**Your assignment**
From the line that includes "és az információ" down to the final line of the data below, copy every line exactly and leave the rest out.
• • •
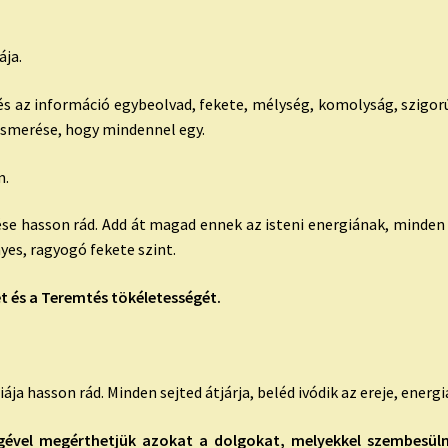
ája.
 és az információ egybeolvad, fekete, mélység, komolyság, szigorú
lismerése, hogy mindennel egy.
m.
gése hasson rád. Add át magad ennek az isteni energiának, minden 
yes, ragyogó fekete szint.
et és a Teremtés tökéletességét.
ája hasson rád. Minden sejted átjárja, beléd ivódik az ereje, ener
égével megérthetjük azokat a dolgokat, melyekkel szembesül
• • •
**Solved problem**
 és az információ egybeolvad, fekete, mélység, komolyság, szigorú
lismerése, hogy mindennel egy.
m.
gése hasson rád. Add át magad ennek az isteni energiának, minden 
yes, ragyogó fekete szint.
et és a Teremtés tökéletességét.
ája hasson rád. Minden sejted átjárja, beléd ivódik az ereje, ener
égével megérthetjük azokat a dolgokat, melyekkel szembesül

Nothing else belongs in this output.